> _RECORDS SUPPLIED_
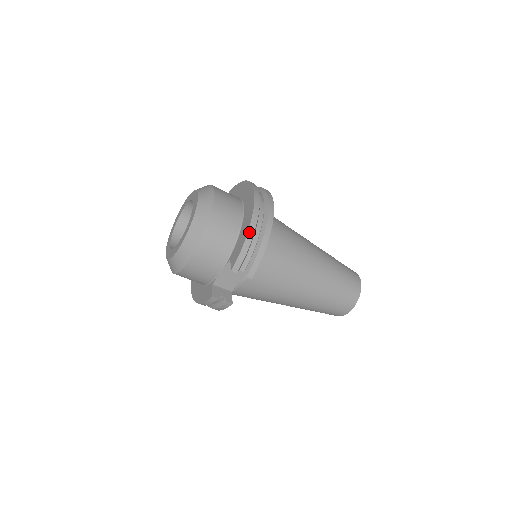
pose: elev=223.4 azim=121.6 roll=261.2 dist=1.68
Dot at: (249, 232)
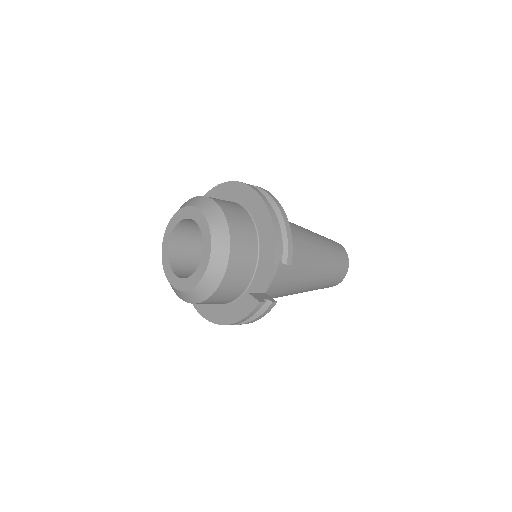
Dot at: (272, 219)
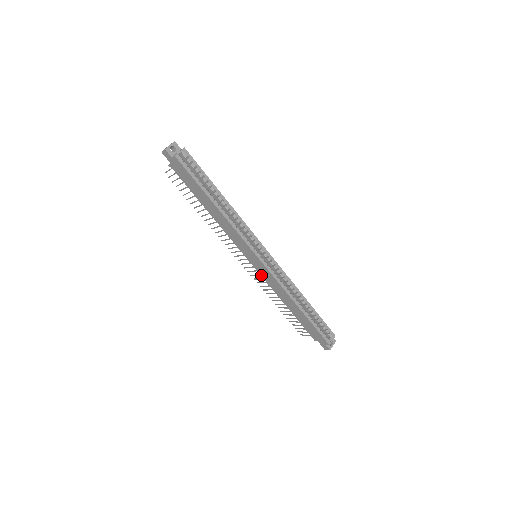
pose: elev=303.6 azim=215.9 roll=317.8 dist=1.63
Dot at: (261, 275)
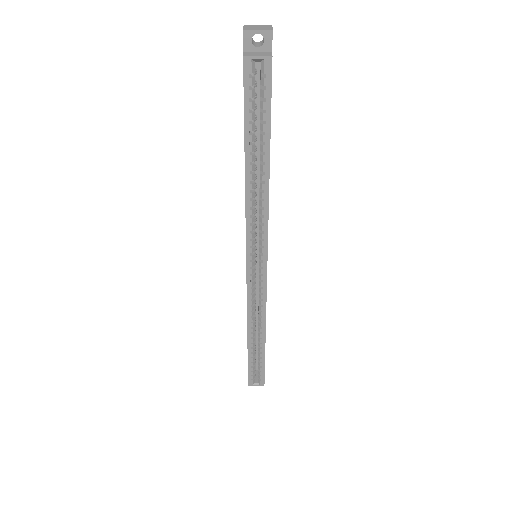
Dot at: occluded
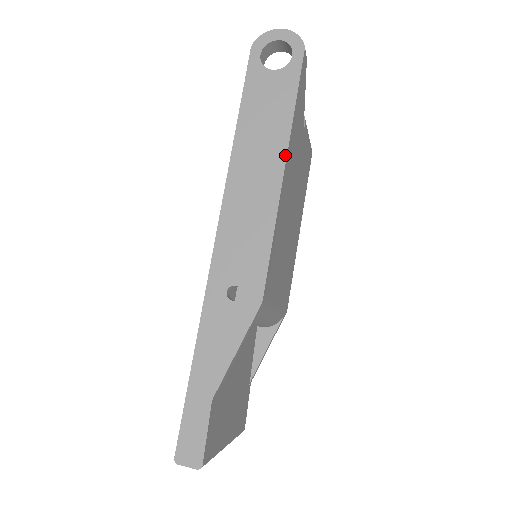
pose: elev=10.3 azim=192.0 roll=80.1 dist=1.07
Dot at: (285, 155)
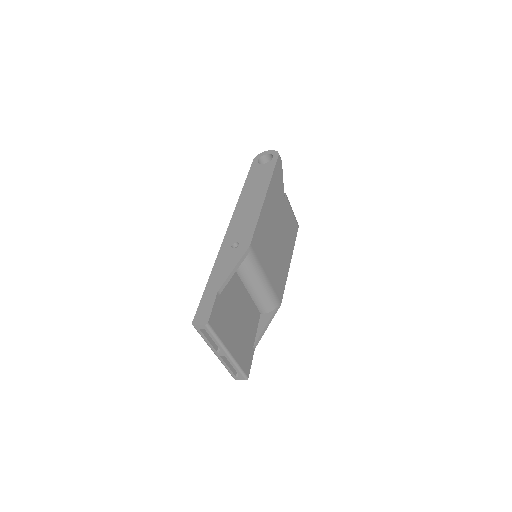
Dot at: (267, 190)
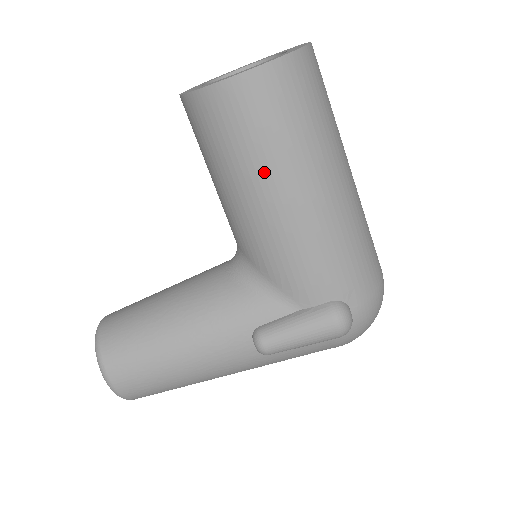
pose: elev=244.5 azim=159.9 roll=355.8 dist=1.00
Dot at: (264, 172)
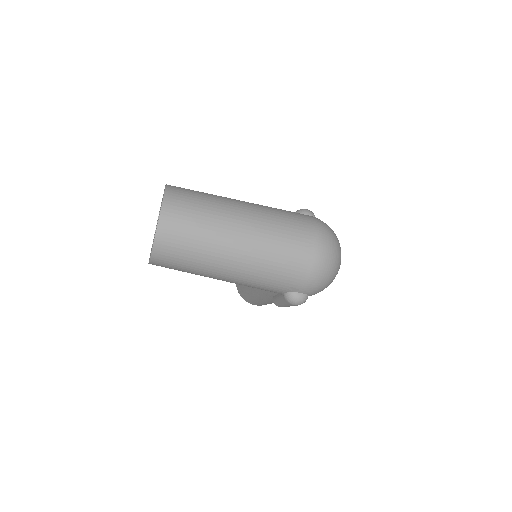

> _WHAT IS REQUIRED_
Which lines of the items above contain the string "roll"? Locate each one and copy it out, matching case exactly.

> _OUTPUT_
pose: elev=223.4 azim=121.6 roll=261.2 dist=1.68
pose: elev=303.6 azim=215.9 roll=317.8 dist=1.63
pose: elev=10.3 azim=192.0 roll=80.1 dist=1.07
pose: elev=244.5 azim=159.9 roll=355.8 dist=1.00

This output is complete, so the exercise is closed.